#### [WHAT THIS TASK INVOLVES]
Transcribe the classification lines of every item below verbatim, leaving the pictures out of your answer.

____ DATA PROVIDED

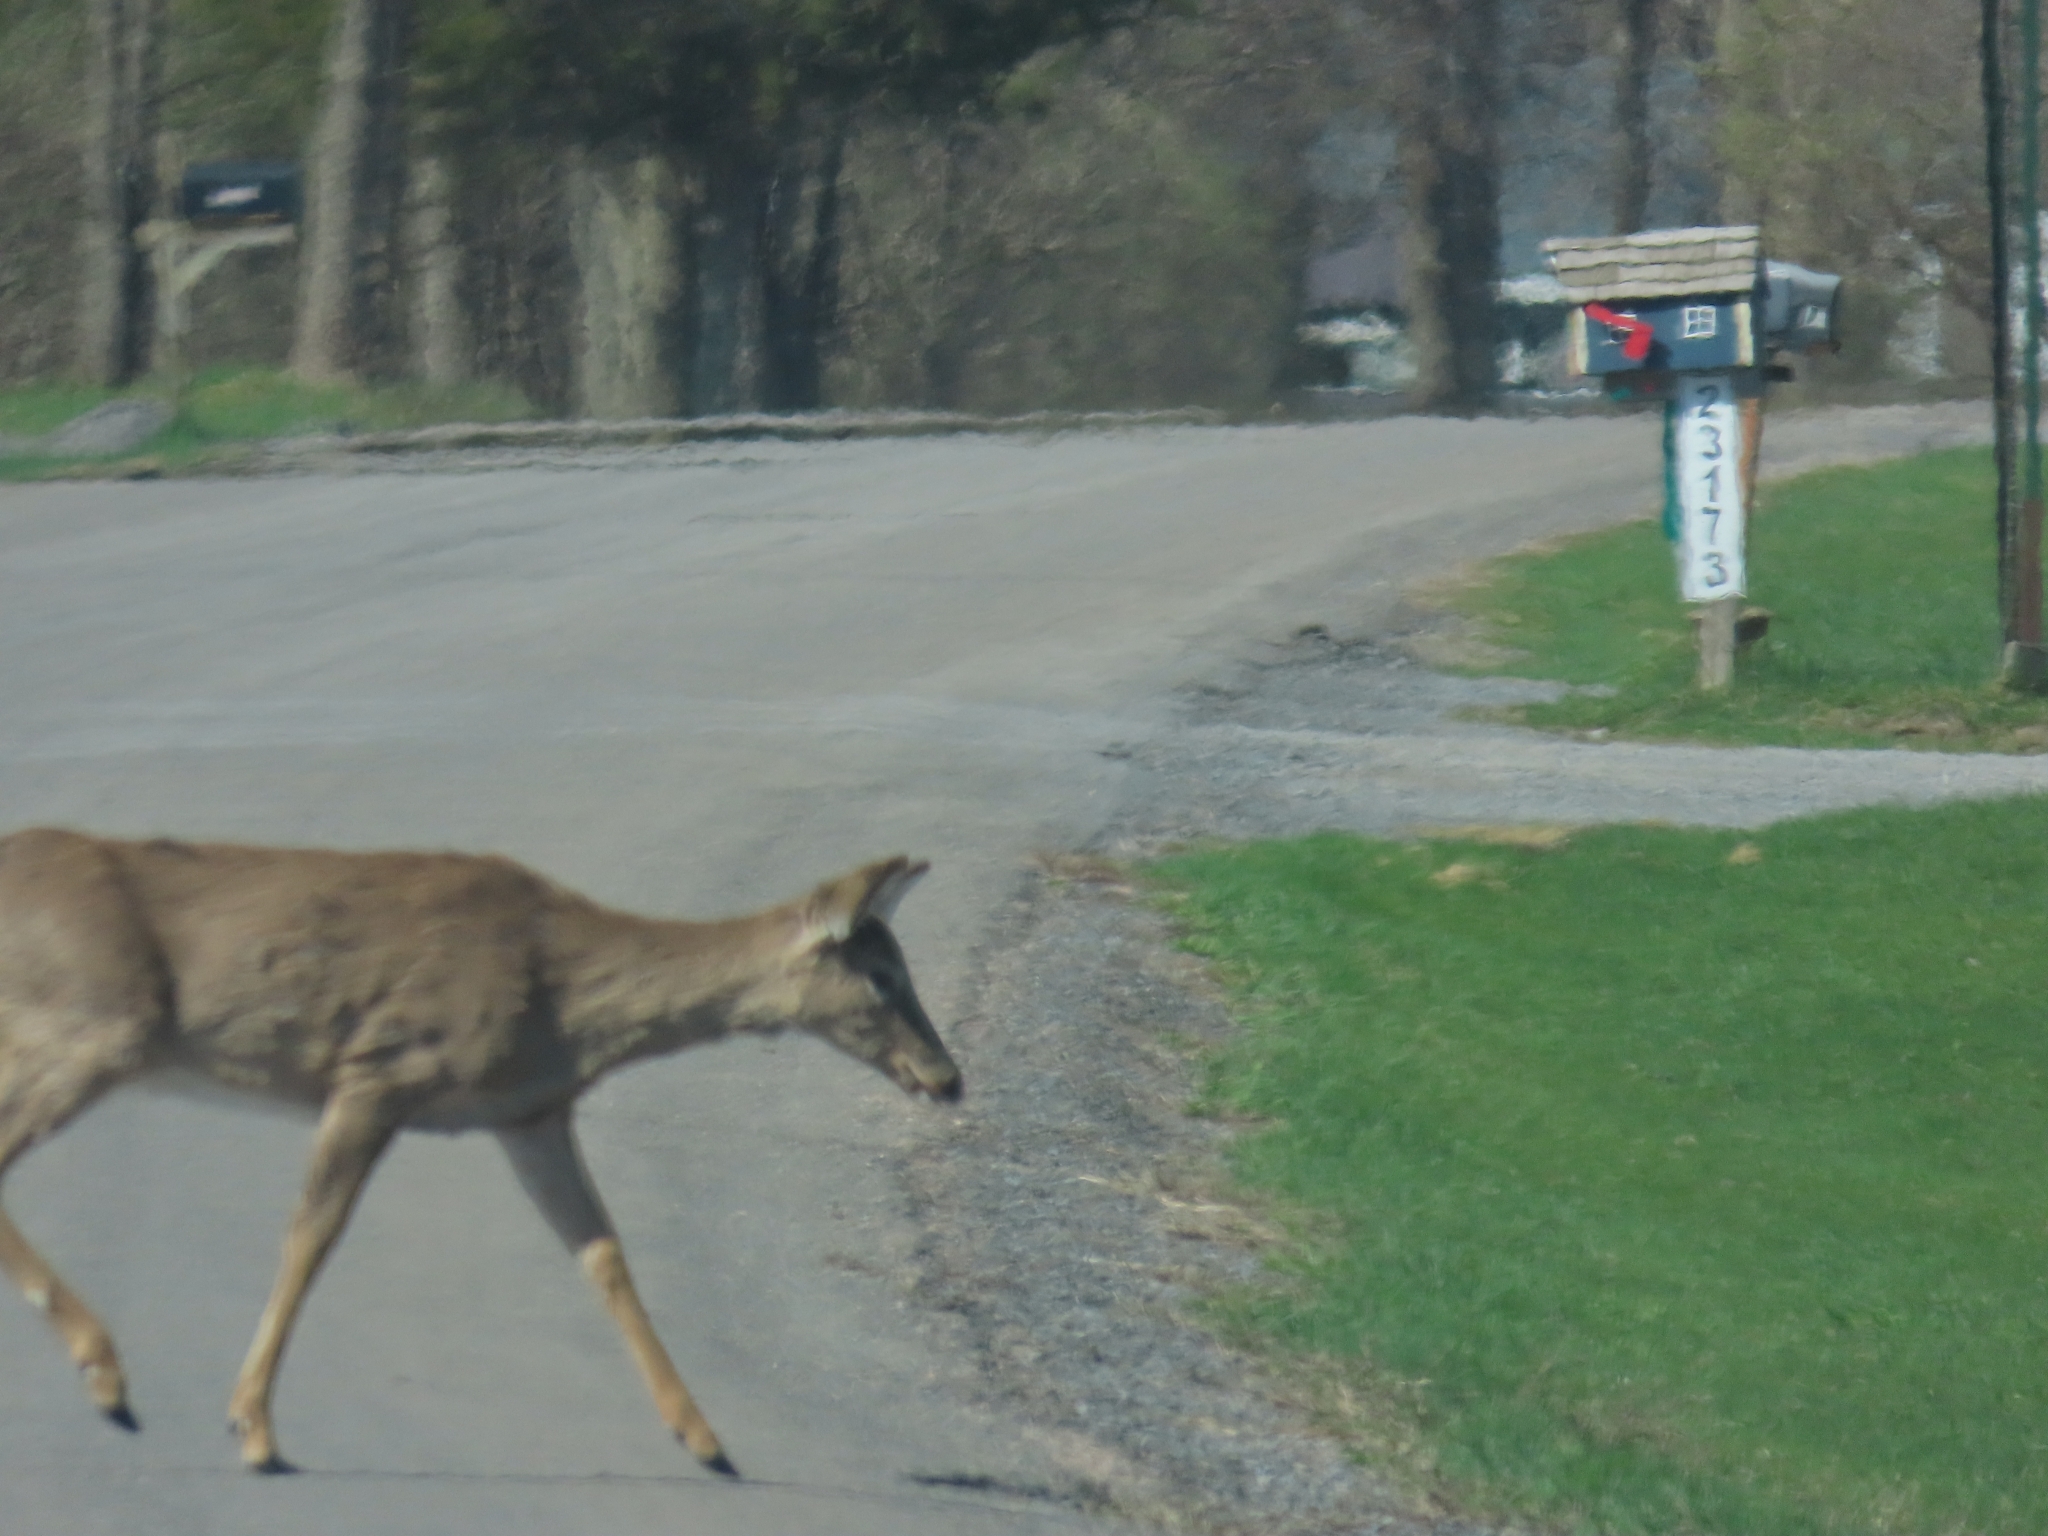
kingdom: Animalia
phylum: Chordata
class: Mammalia
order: Artiodactyla
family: Cervidae
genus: Odocoileus
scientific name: Odocoileus virginianus
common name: White-tailed deer
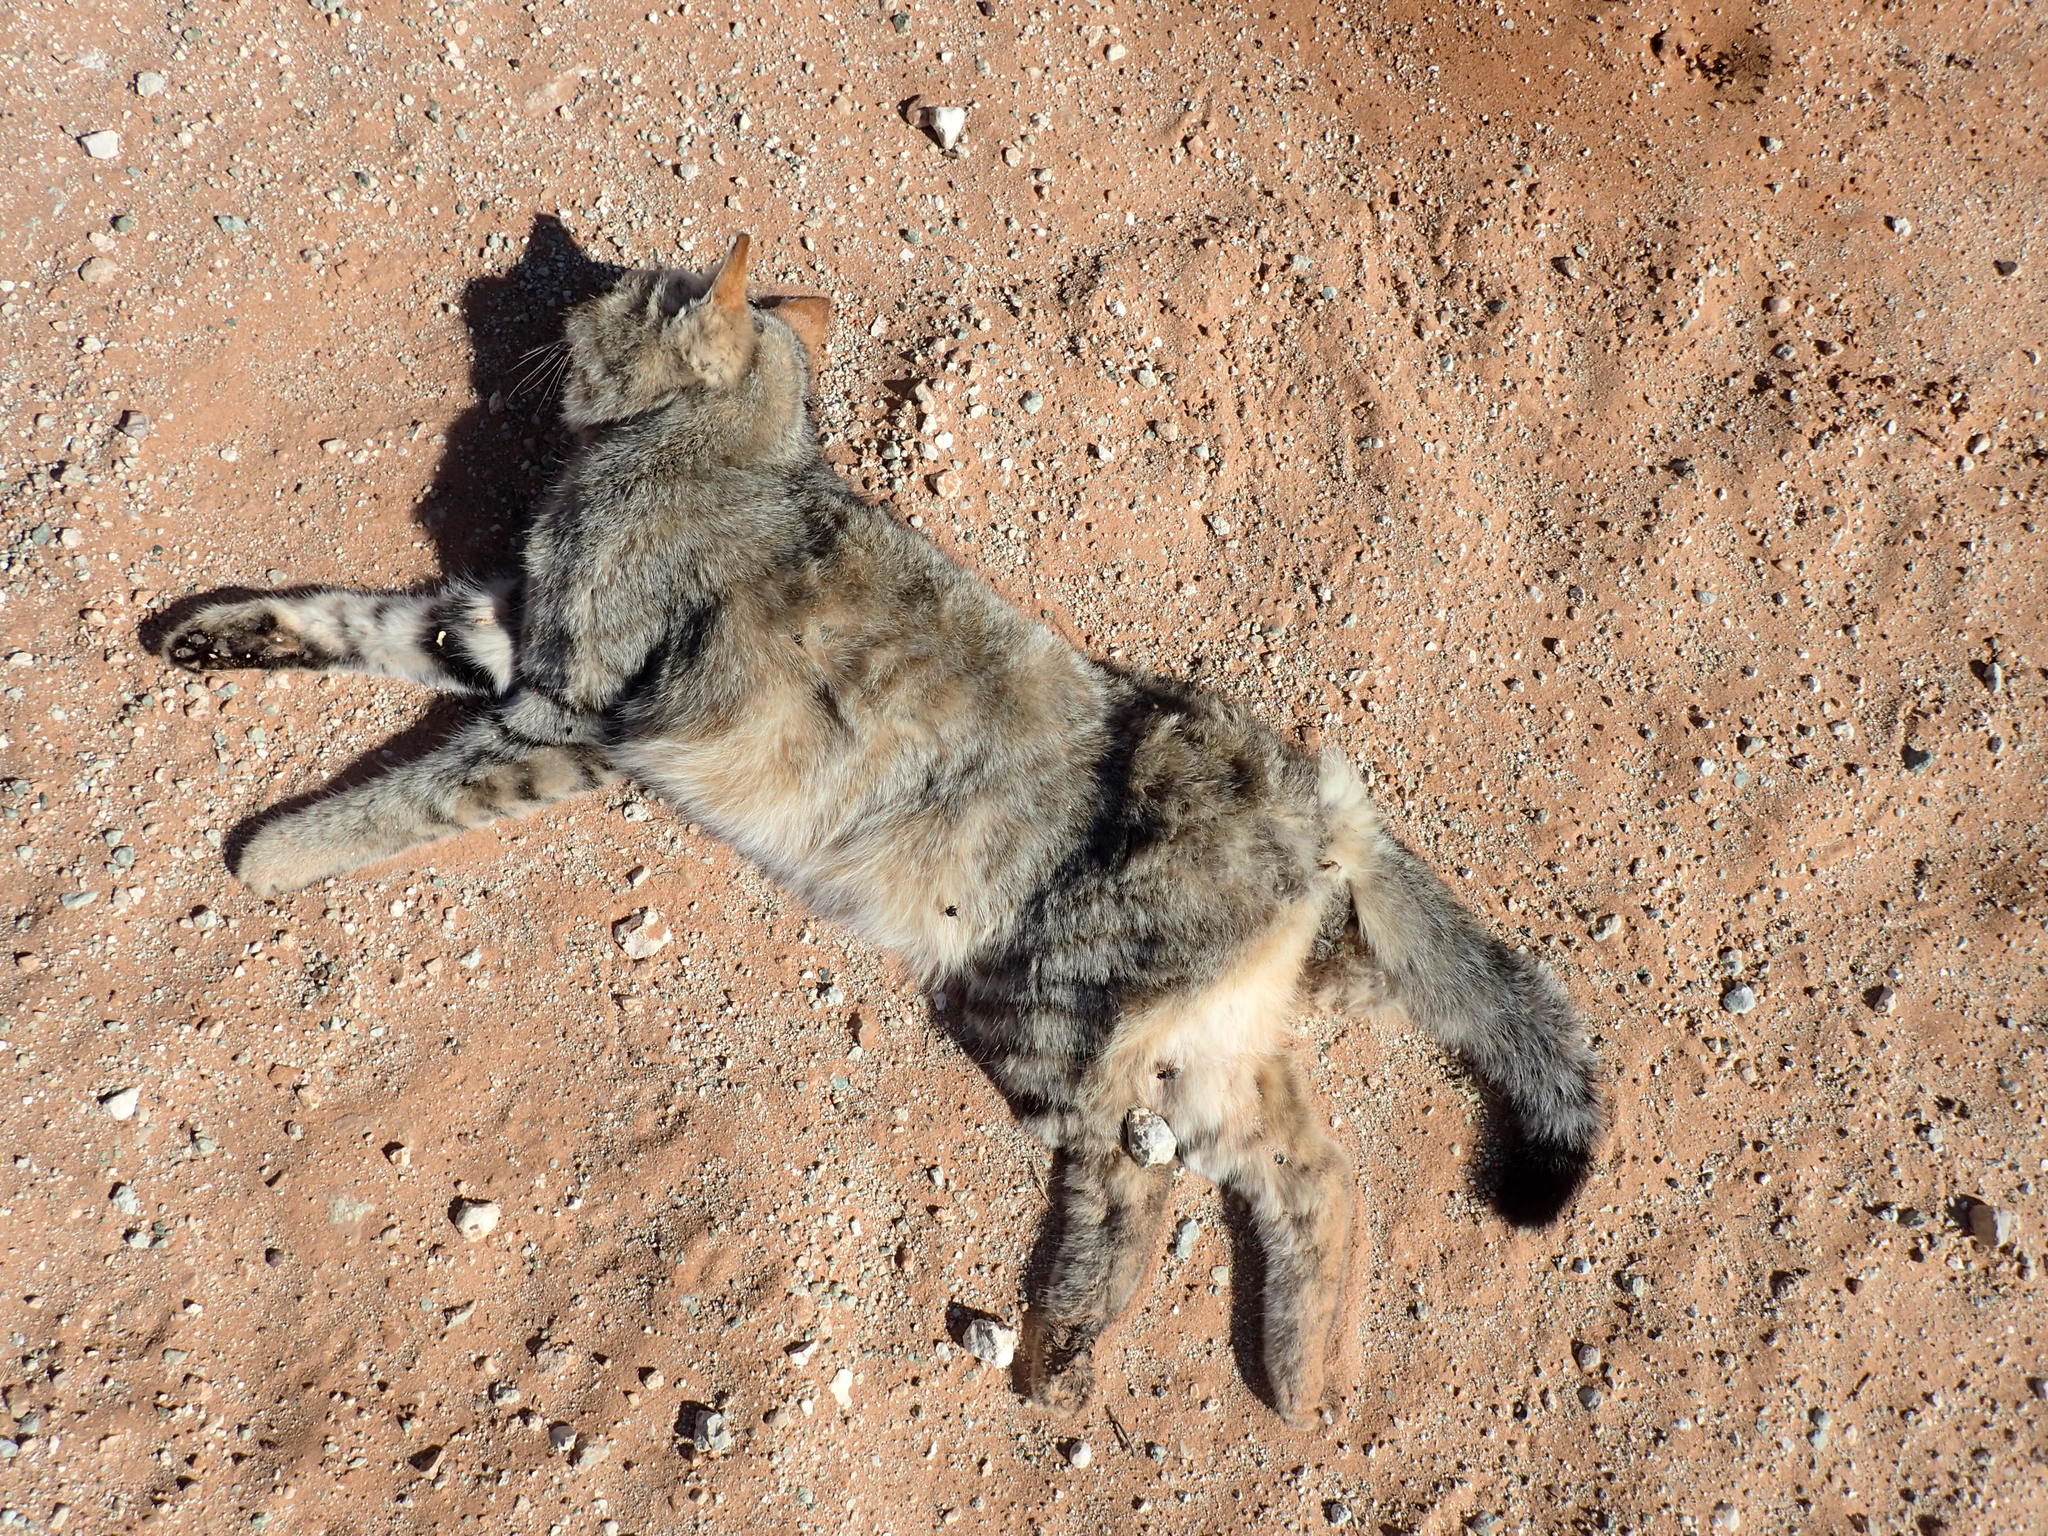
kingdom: Animalia
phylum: Chordata
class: Mammalia
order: Carnivora
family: Felidae
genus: Felis
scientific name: Felis silvestris
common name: Wildcat
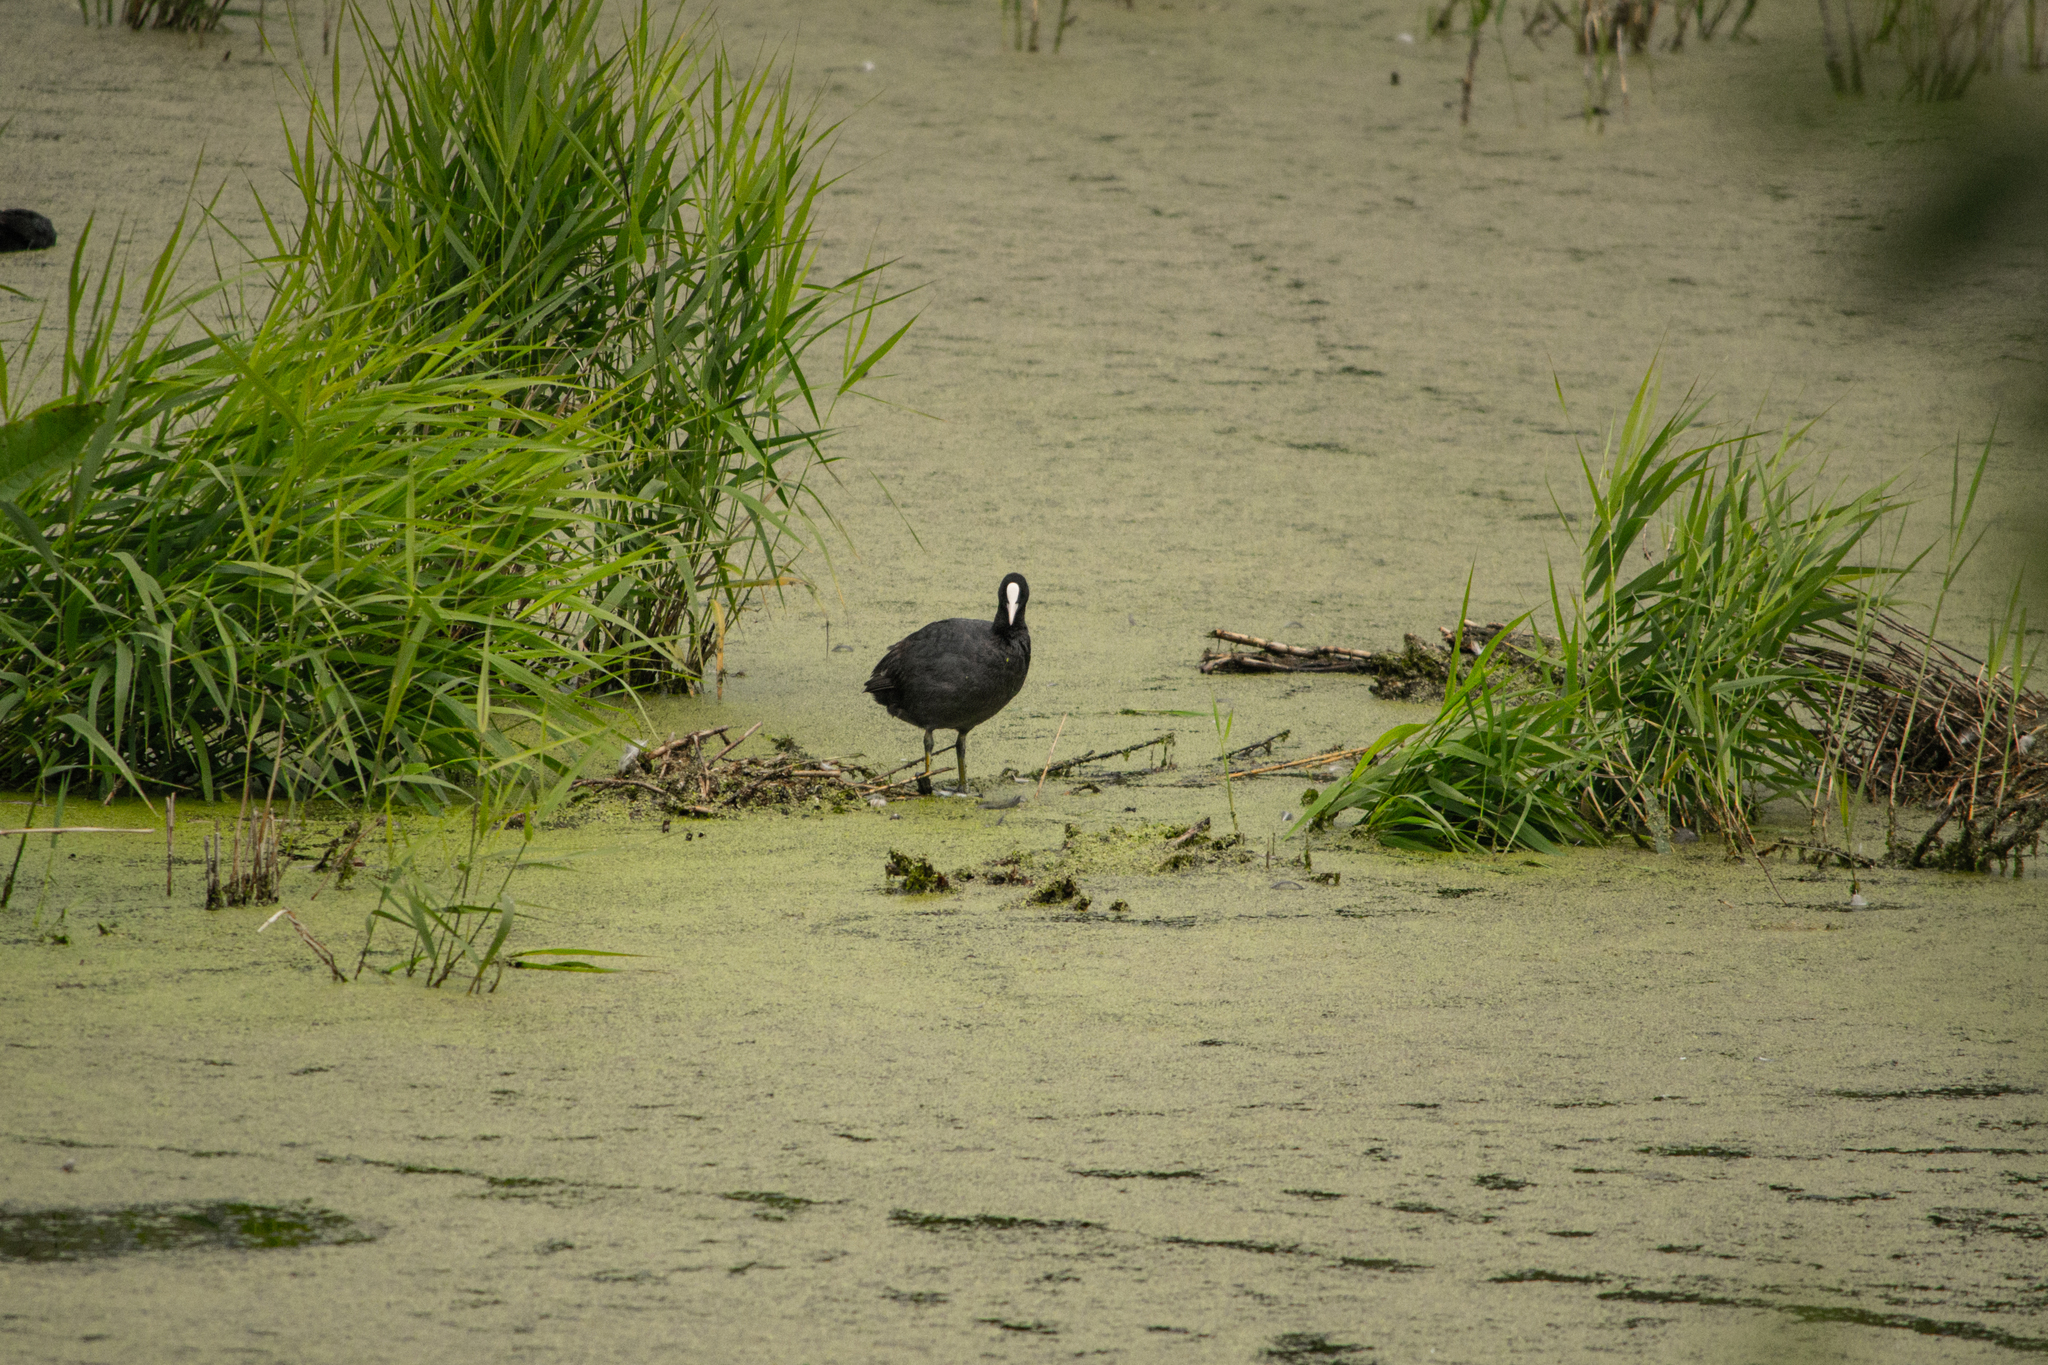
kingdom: Animalia
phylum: Chordata
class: Aves
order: Gruiformes
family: Rallidae
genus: Fulica
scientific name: Fulica atra
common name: Eurasian coot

________

#### [RESPONSE]
kingdom: Animalia
phylum: Chordata
class: Mammalia
order: Artiodactyla
family: Cervidae
genus: Odocoileus
scientific name: Odocoileus virginianus
common name: White-tailed deer
kingdom: Animalia
phylum: Chordata
class: Mammalia
order: Carnivora
family: Felidae
genus: Felis
scientific name: Felis silvestris
common name: Wildcat
kingdom: Animalia
phylum: Chordata
class: Aves
order: Gruiformes
family: Rallidae
genus: Fulica
scientific name: Fulica atra
common name: Eurasian coot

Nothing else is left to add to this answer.